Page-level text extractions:
++++
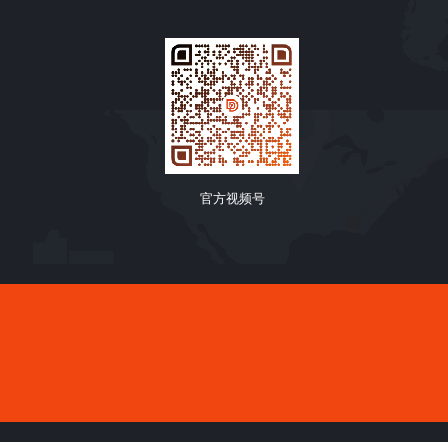
官方视频号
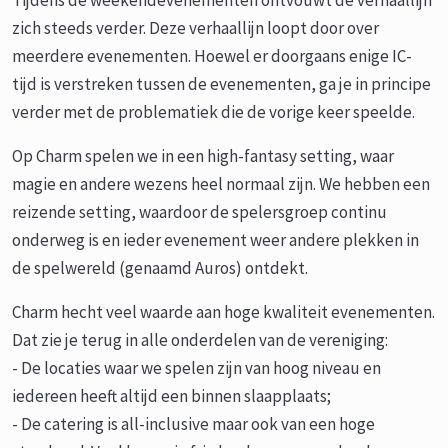
Tijdens de weekendevenementen ontvouwt de verhaallijn
zich steeds verder. Deze verhaallijn loopt door over
meerdere evenementen. Hoewel er doorgaans enige IC-
tijd is verstreken tussen de evenementen, ga je in principe
verder met de problematiek die de vorige keer speelde.
Op Charm spelen we in een high-fantasy setting, waar
magie en andere wezens heel normaal zijn. We hebben een
reizende setting, waardoor de spelersgroep continu
onderweg is en ieder evenement weer andere plekken in
de spelwereld (genaamd Auros) ontdekt.
Charm hecht veel waarde aan hoge kwaliteit evenementen.
Dat zie je terug in alle onderdelen van de vereniging:
- De locaties waar we spelen zijn van hoog niveau en
iedereen heeft altijd een binnen slaapplaats;
- De catering is all-inclusive maar ook van een hoge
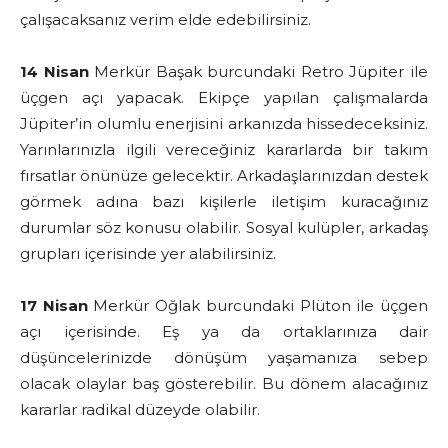
çalışacaksanız verim elde edebilirsiniz.
14 Nisan
Merkür Başak burcundaki Retro Jüpiter ile
üçgen açı yapacak. Ekipçe yapılan çalışmalarda
Jüpiter’in olumlu enerjisini arkanızda hissedeceksiniz.
Yarınlarınızla ilgili vereceğiniz kararlarda bir takım
fırsatlar önünüze gelecektir. Arkadaşlarınızdan destek
görmek adına bazı kişilerle iletişim kuracağınız
durumlar söz konusu olabilir. Sosyal kulüpler, arkadaş
grupları içerisinde yer alabilirsiniz.
17 Nisan
Merkür Oğlak burcundaki Plüton ile üçgen
açı içerisinde. Eş ya da ortaklarınıza dair
düşüncelerinizde dönüşüm yaşamanıza sebep
olacak olaylar baş gösterebilir. Bu dönem alacağınız
kararlar radikal düzeyde olabilir.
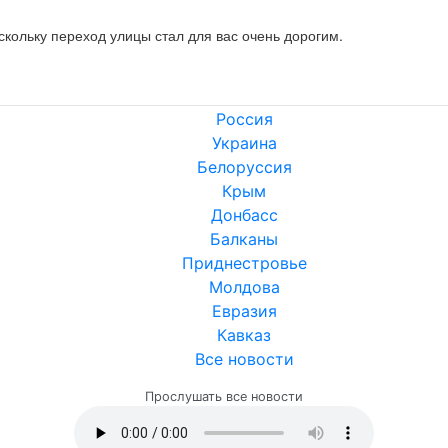
скольку переход улицы стал для вас очень дорогим.
Россия
Украина
Белоруссия
Крым
Донбасс
Балканы
Приднестровье
Молдова
Евразия
Кавказ
Все новости
Прослушать все новости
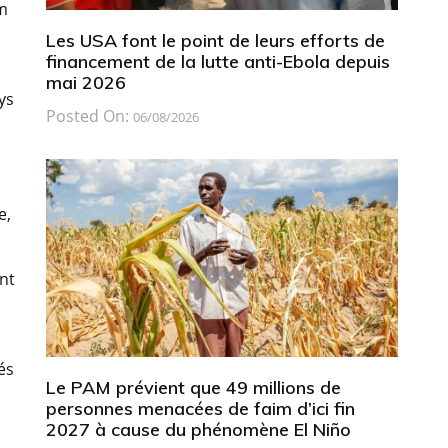
am
Les USA font le point de leurs efforts de
financement de la lutte anti-Ebola depuis
s
mai 2026
ys
Posted On:
06/08/2026
e,
nt
és
Le PAM prévient que 49 millions de
personnes menacées de faim d’ici fin
2027 à cause du phénomène El Niño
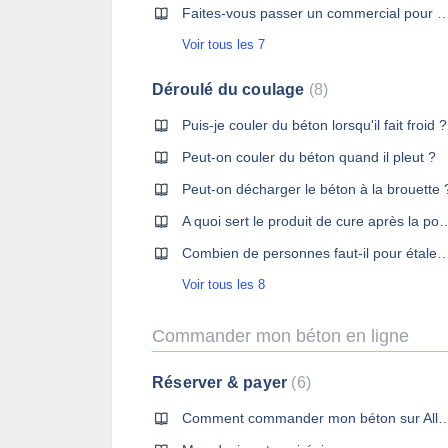
Faites-vous passer un commercial pour vérifier 
Voir tous les 7
Déroulé du coulage
8
Puis-je couler du béton lorsqu'il fait froid ?
Peut-on couler du béton quand il pleut ?
Peut-on décharger le béton à la brouette 
A quoi sert le produit de cure aprè
Combien de personnes faut-il pour étaler
Voir tous les 8
Commander mon béton en ligne
Réserver & payer
6
Comment commander mon béton sur A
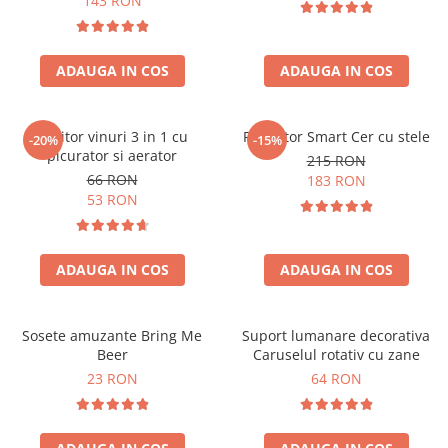
143 RON
ADAUGA IN COS
ADAUGA IN COS
Racitor vinuri 3 in 1 cu
Proiector Smart Cer cu stele
-20%
-15%
picurator si aerator
215 RON
66 RON
183 RON
53 RON
ADAUGA IN COS
ADAUGA IN COS
Sosete amuzante Bring Me
Suport lumanare decorativa
Beer
Caruselul rotativ cu zane
23 RON
64 RON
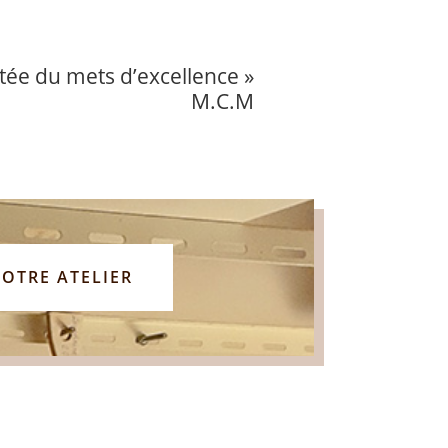
utée du mets d’excellence »
M.C.M
OTRE ATELIER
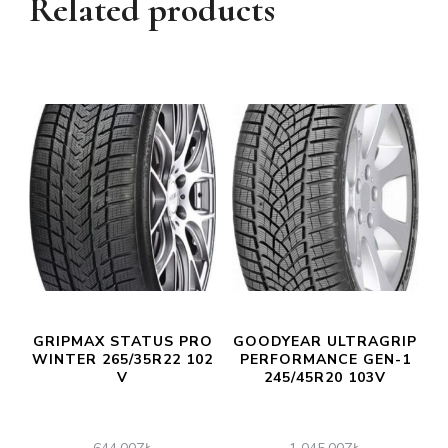
Related products
GRIPMAX STATUS PRO
GOODYEAR ULTRAGRIP
WINTER 265/35R22 102
PERFORMANCE GEN-1
V
245/45R20 103V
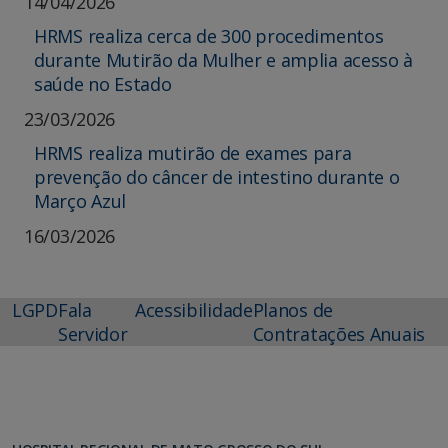
14/04/2026
HRMS realiza cerca de 300 procedimentos
durante Mutirão da Mulher e amplia acesso à
saúde no Estado
23/03/2026
HRMS realiza mutirão de exames para
prevenção do câncer de intestino durante o
Março Azul
16/03/2026
LGPD
Fala
Acessibilidade
Planos de
Servidor
Contratações Anuais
++++
• _Task instructions_:
Please rewrite the text of the material above, replacing every "ADAUGA IN COS" with "ADD TO CART" and keeping everything else unchanged. Leave the pictures out of your answer.

• _Solution to the problem_:
官方视频号
Tijdens de weekendevenementen ontvouwt de verhaallijn
zich steeds verder. Deze verhaallijn loopt door over
meerdere evenementen. Hoewel er doorgaans enige IC-
tijd is verstreken tussen de evenementen, ga je in principe
verder met de problematiek die de vorige keer speelde.
Op Charm spelen we in een high-fantasy setting, waar
magie en andere wezens heel normaal zijn. We hebben een
reizende setting, waardoor de spelersgroep continu
onderweg is en ieder evenement weer andere plekken in
de spelwereld (genaamd Auros) ontdekt.
Charm hecht veel waarde aan hoge kwaliteit evenementen.
Dat zie je terug in alle onderdelen van de vereniging:
- De locaties waar we spelen zijn van hoog niveau en
iedereen heeft altijd een binnen slaapplaats;
- De catering is all-inclusive maar ook van een hoge
çalışacaksanız verim elde edebilirsiniz.
14 Nisan
Merkür Başak burcundaki Retro Jüpiter ile
üçgen açı yapacak. Ekipçe yapılan çalışmalarda
Jüpiter’in olumlu enerjisini arkanızda hissedeceksiniz.
Yarınlarınızla ilgili vereceğiniz kararlarda bir takım
fırsatlar önünüze gelecektir. Arkadaşlarınızdan destek
görmek adına bazı kişilerle iletişim kuracağınız
durumlar söz konusu olabilir. Sosyal kulüpler, arkadaş
grupları içerisinde yer alabilirsiniz.
17 Nisan
Merkür Oğlak burcundaki Plüton ile üçgen
açı içerisinde. Eş ya da ortaklarınıza dair
düşüncelerinizde dönüşüm yaşamanıza sebep
olacak olaylar baş gösterebilir. Bu dönem alacağınız
kararlar radikal düzeyde olabilir.
скольку переход улицы стал для вас очень дорогим.
Россия
Украина
Белоруссия
Крым
Донбасс
Балканы
Приднестровье
Молдова
Евразия
Кавказ
Все новости
Прослушать все новости
am
Les USA font le point de leurs efforts de
financement de la lutte anti-Ebola depuis
s
mai 2026
ys
Posted On:
06/08/2026
e,
nt
és
Le PAM prévient que 49 millions de
personnes menacées de faim d’ici fin
2027 à cause du phénomène El Niño
Faites-vous passer un commercial pour vérifier 
Voir tous les 7
Déroulé du coulage
8
Puis-je couler du béton lorsqu'il fait froid ?
Peut-on couler du béton quand il pleut ?
Peut-on décharger le béton à la brouette 
A quoi sert le produit de cure aprè
Combien de personnes faut-il pour étaler
Voir tous les 8
Commander mon béton en ligne
Réserver & payer
6
Comment commander mon béton sur A
143 RON
ADD TO CART
ADD TO CART
Racitor vinuri 3 in 1 cu
Proiector Smart Cer cu stele
-20%
-15%
picurator si aerator
215 RON
66 RON
183 RON
53 RON
ADD TO CART
ADD TO CART
Sosete amuzante Bring Me
Suport lumanare decorativa
Beer
Caruselul rotativ cu zane
23 RON
64 RON
utée du mets d’excellence »
M.C.M
OTRE ATELIER
Related products
GRIPMAX STATUS PRO
GOODYEAR ULTRAGRIP
WINTER 265/35R22 102
PERFORMANCE GEN-1
V
245/45R20 103V
14/04/2026
HRMS realiza cerca de 300 procedimentos
durante Mutirão da Mulher e amplia acesso à
saúde no Estado
23/03/2026
HRMS realiza mutirão de exames para
prevenção do câncer de intestino durante o
Março Azul
16/03/2026
LGPD
Fala
Acessibilidade
Planos de
Servidor
Contratações Anuais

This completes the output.